Si no estuviésemos hablando de un psicópata desalmado todo parecería indicar que la idea de Hossein del protagonista, basado en un Kürten que funciona de excusa narrativa para sus obsesiones artísticas de siempre, se acerca a la de un antihéroe romántico o paria perpetuo que jamás fue comprendido por el vulgo y los exponentes del Estado y las elites, acepción que aquí se torna polémica aunque ya decía presente en las otras joyas del período de oro de la carrera del francés como realizador, léase Yo Maté a Rasputín (J’ai tué Raspoutine, 1967), Cementerio sin Cruces (Une Corde, un Colt, 1969) y Punto de Entrega (Point de Chute, 1970), obras donde asimismo se percibe el apego de Hossein para con la frustración silente, la culpa apenas camuflada, el envilecimiento, la degradación ética y su latiguillo preferido, el suicidio de un apóstata de todo y todos que se dirige al patíbulo después de cumplir su funesta misión en la comarca de los mortales que hacen de la imperfección y las contradicciones su bandera. Esta inusual perspectiva humanista de corte naturalista seco, enfatizada todo el tiempo desde la gloriosa fotografía de Alain Levent, la genial música incidental de André Hossein -progenitor de Robert- y la misma actuación introspectiva y frágil del director como Peter, está condimentada con la desesperante apatía del pueblo, uno menesteroso y desilusionado que trata de sindicalizarse y que desde la pasividad ampara el accionar tanto de nuestro “vampiro” como de esos numerosos acólitos de Adolf Hitler tendientes a aprovechar el vacío de poder para acrecentar su influencia, ardid retórico que más adelante sería retomado por buena parte del film noir y del cine testimonial centrados en lunáticos brutales cuyo derrotero y cadáveres se pierden en el cúmulo de cuerpos que el establishment cívico militar deja en las calles entre los hambrientos, los reprimidos y los opositores políticos en general. A la dialéctica del horror entre el horror también se suma un tópico clásico del acervo galo, el amor loco/ “amour fou”, aquí entre el Kürten ficcional, típico misógino con rasgos masoquistas que en la privacidad siempre termina dominado por las hembras, y el personaje de la exquisita Pisier, ninfa algo misándrica a la que le encanta desbancar la soberbia masculina sin comprender el peligro que esa idiosincrasia conlleva…

 

El Vampiro de Düsseldorf (Le Vampire de Düsseldorf, Francia/ España/ Italia, 1965)
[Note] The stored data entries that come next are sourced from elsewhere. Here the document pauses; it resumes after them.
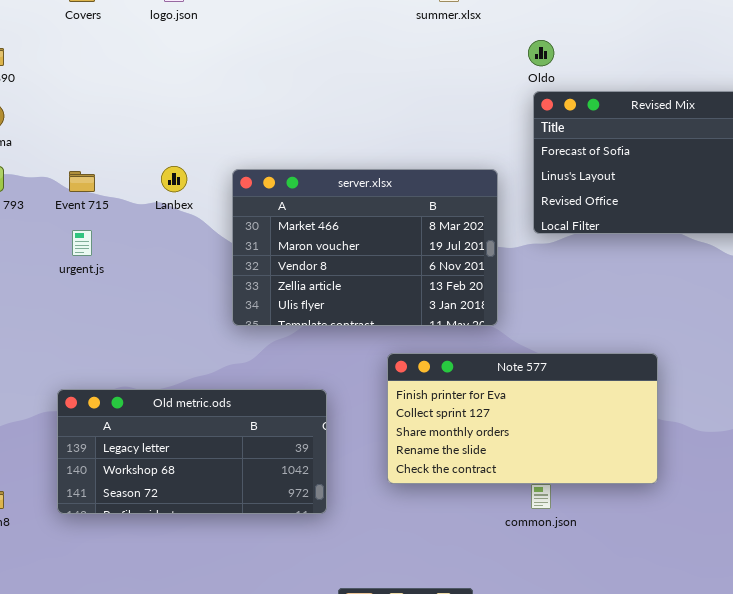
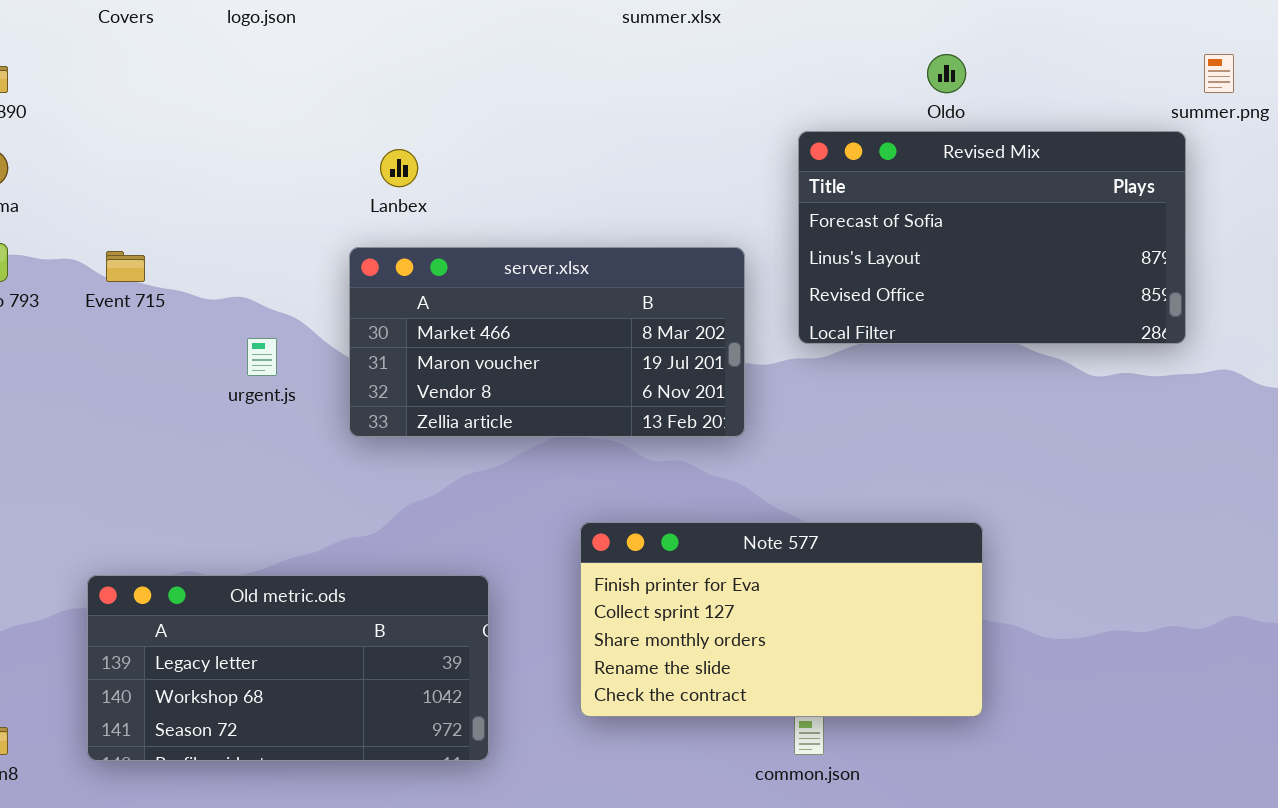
Oldo: [528,40,554,66] -> [927,54,966,93], moved
Lanbex: [161,166,187,192] -> [380,149,418,187], moved
server.xlsx: [232,169,498,326] -> [349,247,745,437], resized
urgent.js: [72,230,92,256] -> [247,338,277,376], moved

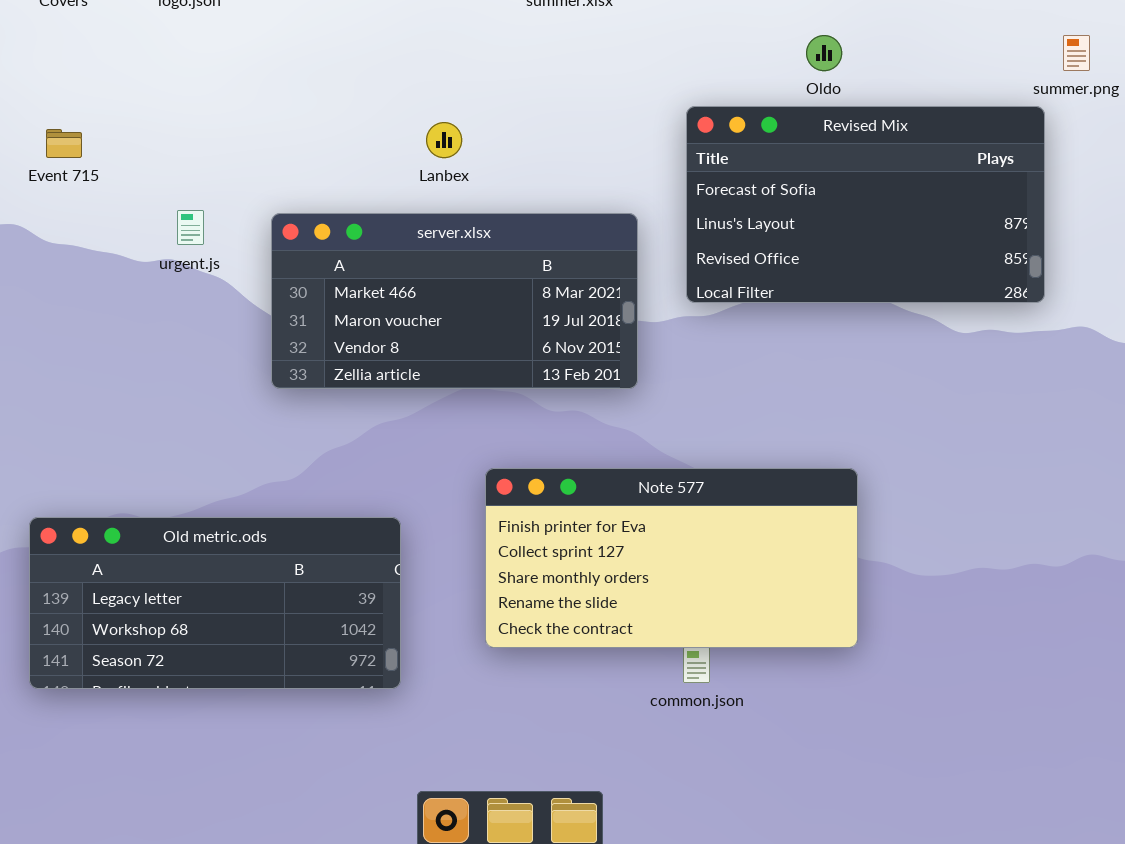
Lanbex: [380,149,418,187] -> [426,122,462,158], moved
Event 715: [106,251,145,282] -> [46,129,82,158], moved
urgent.js: [247,338,277,376] -> [177,210,204,245], moved

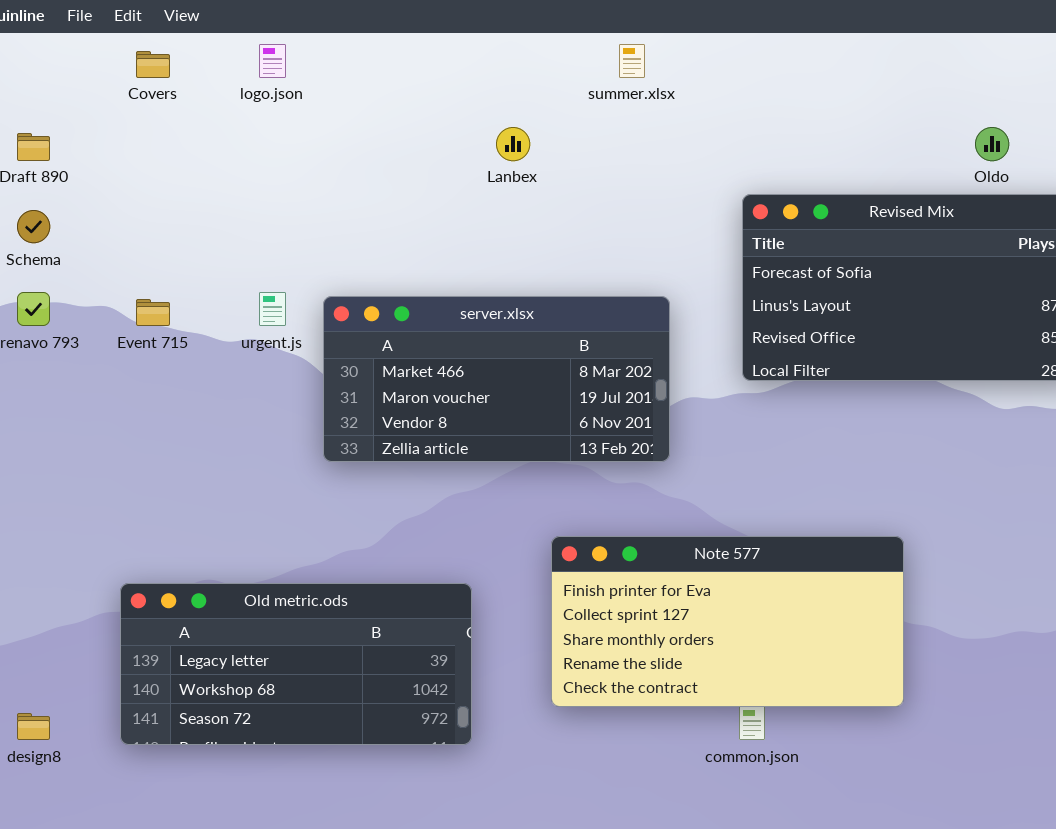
Oldo: [806,35,842,71] -> [975,127,1009,161], moved
Lanbex: [426,122,462,158] -> [496,127,530,161], moved
Event 715: [46,129,82,158] -> [136,299,170,326], moved
server.xlsx: [271,213,638,389] -> [323,296,670,462], moved

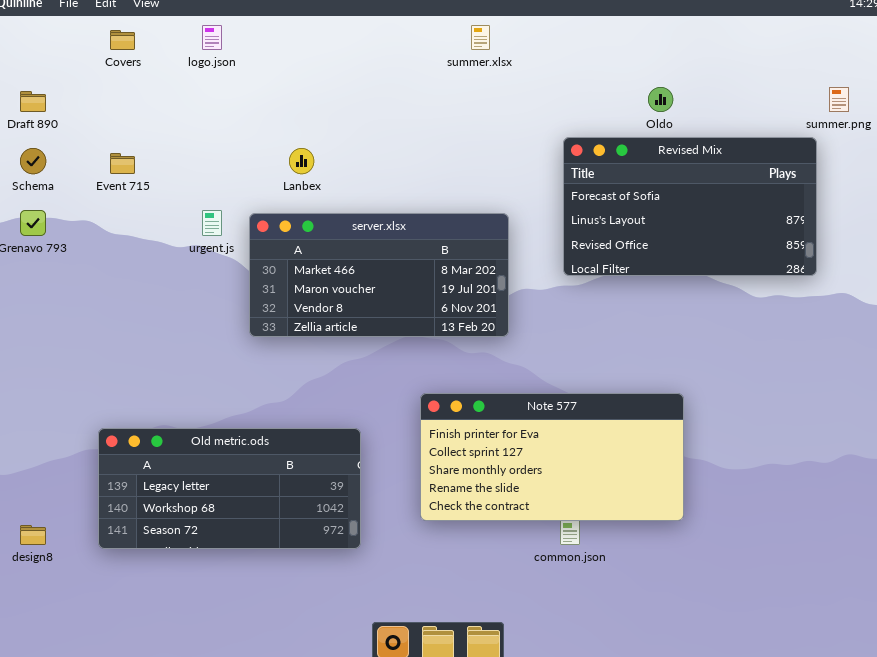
Lanbex: [496,127,530,161] -> [289,148,314,174], moved
Oldo: [975,127,1009,161] -> [648,87,673,112], moved
Event 715: [136,299,170,326] -> [110,153,135,174], moved

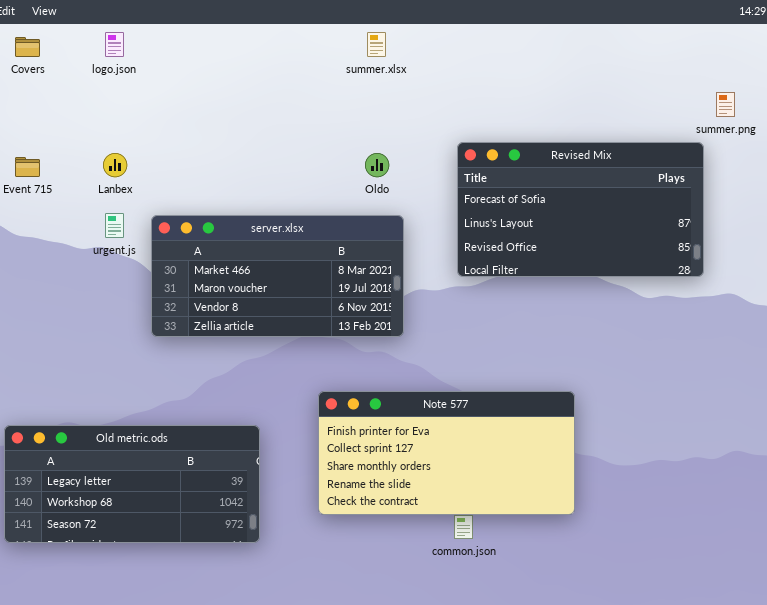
Oldo: [648,87,673,112] -> [365,153,389,177], moved
Lanbex: [289,148,314,174] -> [103,153,127,177], moved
Dirección: Robert Hossein. Guión: Robert Hossein, André Tabet, Claude Desailly y Georges Tabet. Elenco: Robert Hossein, Marie-France Pisier, Roger Dutoit, Tony Soler, Annie Anderson, Michel Dacquin, Paul Pavel, Robert Le Béal, Colette Régis, Roberto Camardiel. Producción: Benito Perojo y Georges de Beauregard. Duración: 91 minutos.